On May 31, 1859, Big Ben located at the top of the 320-foot-high Elizabeth Tower, rang out over the Houses of Parliament in Westminster, London, for the first time. Here are five facts you probably didn't know about Big Ben...
Big Ben Is the Name of the Bell, Not the Tower or Clock
Those who've seen London only from TV sets and movie theaters know of Big Ben as that huge tower with the clock face on it. But "Big Ben" is actually the name of just the bell inside. The clock is named the Great Clock of Westminster, and the tower has been known at different times as the Clock Tower, St. Stephen's Tower, and the Elizabeth Tower. The structure was renamed the Elizabeth Tower in 2012, in honor of the Queen’s Diamond Jubilee.
The Bell Isn’t the Original The original bell was cast by Warners of Norton, weighed 16.5 tons, and was shipped to London to be installed when the clock tower was completed.
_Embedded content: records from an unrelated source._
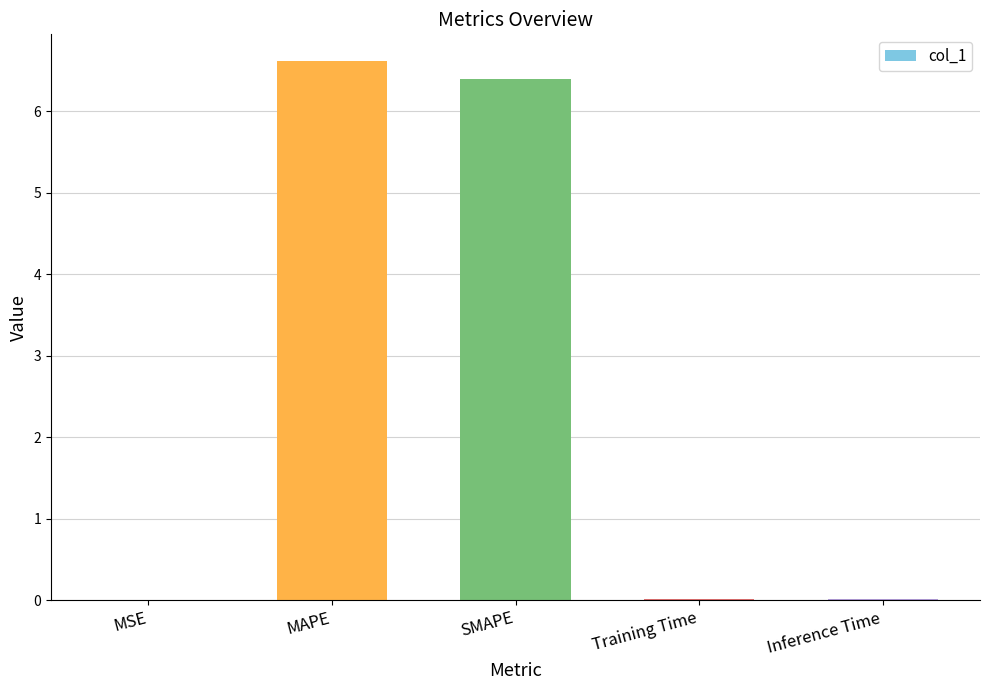

The chart shows a value of 4.6 at MAPE. True or false?

False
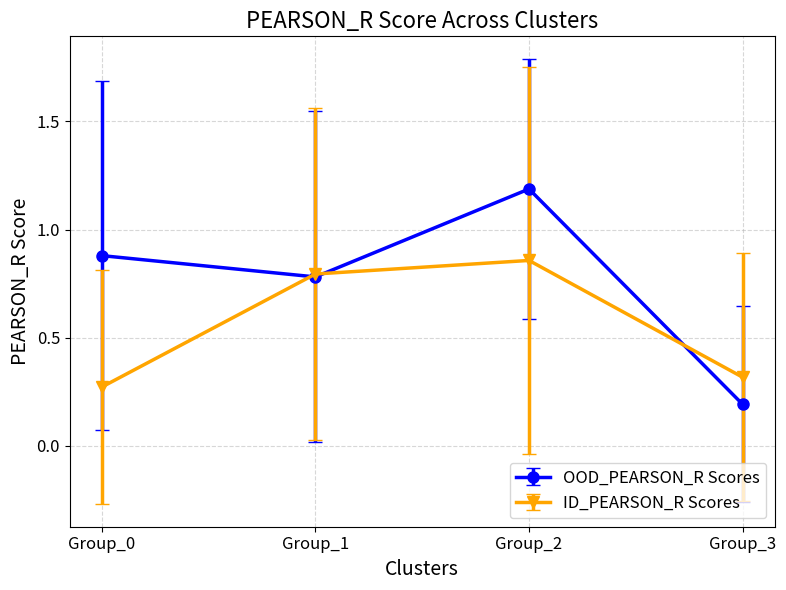

Where is the first local maximum for ID_PEARSON_R Scores?

Group_2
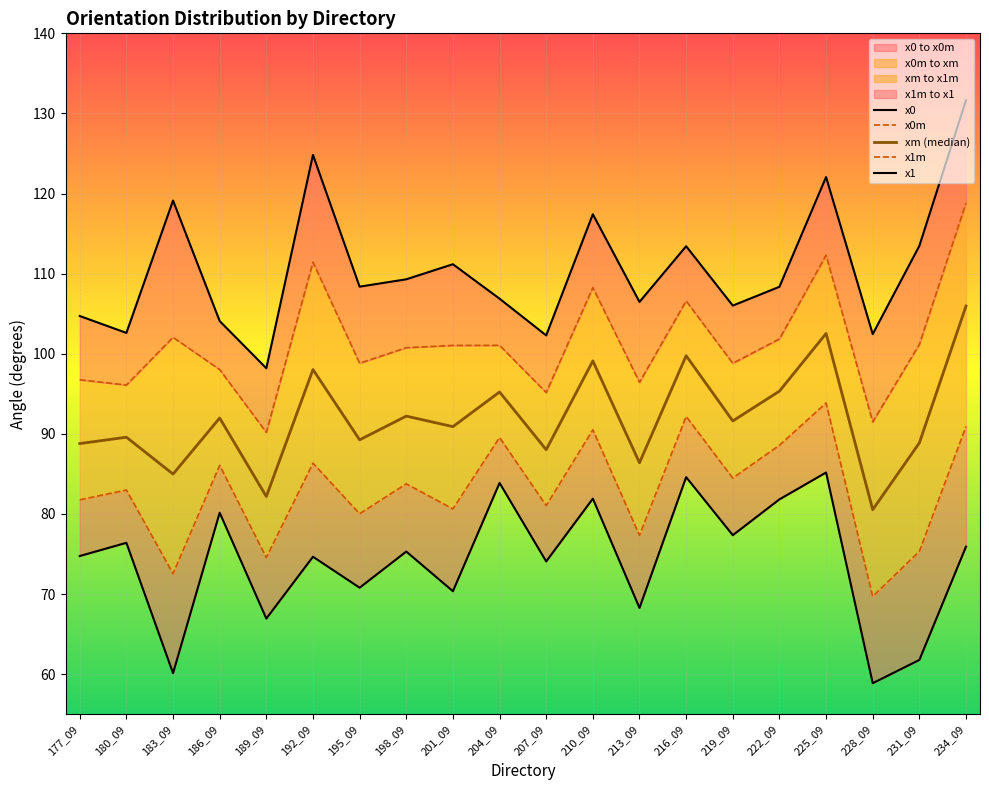

How many distinct data groups are displayed?

5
Testing of the clock went on in the meantime and was fine until the designer, Edmund Beckett Denison, changed the hammer to a much larger one. This decision caused the original bell to break, and the pieces were melted down. A new bell was cast from the melted remains of the original one, but two months later, that bell broke too. The problem was solved when the bell was turned a quarter clockwise and chimed with an even lighter hammer.
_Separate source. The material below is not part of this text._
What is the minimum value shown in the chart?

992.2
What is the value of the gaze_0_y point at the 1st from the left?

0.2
Money Makes The Time Accurate
Money may make the world go round, but it also makes the clock on Big Ben keep accurate time. Old British pennies are stacked on top of the clock’s pendulum to balance it, which makes its timekeeping more consistent and steadies its swing. By adding or taking away one of the coins changes the accuracy of the clock by 2/5ths of a second.
The Clock Survived a Nazi Bombing During World War II, the Nazis bombed central and southern England for two years, a sustained campaign known as the Blitz. One of these runs in 1941 managed to hit the building that housed the parliament and damaged the roof over Big Ben, as well as some of its dials. However, the clock kept working even though much of the structure around it needed repair. Unfortunately, the clock didn't do so well in 1949, when a flock of birds decided to rest on the clock's minute hand. Apparently, so many of them landed on the minute hand, their weight slowed the clock down enough that it became four and one half minutes slow.
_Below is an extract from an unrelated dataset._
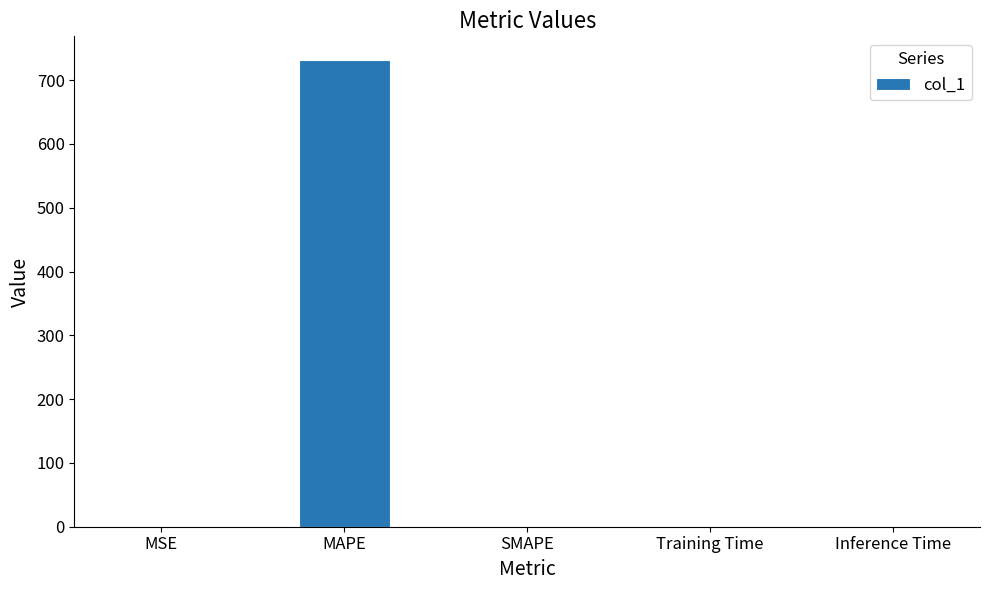

At which category does the chart reach its peak across all series?

MAPE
Big Ben Has Been Eerily Quiet Since 2017
It shouldn't be a surprise that Big Ben occasionally needs major maintenance and refurbishing, but this latest round is a big one. Workers have been in the middle of a restoration project on the clock and tower since 2017, and as part of the project, Big Ben's regular daily chimes have stopped. This is because the loud chimes could put the workers at risk (you really don't want to be that close to the chimes because of the volume). The clock will still chime on special occasions like New Year's Eve, but until at least 2021, the clock will remain mostly silent.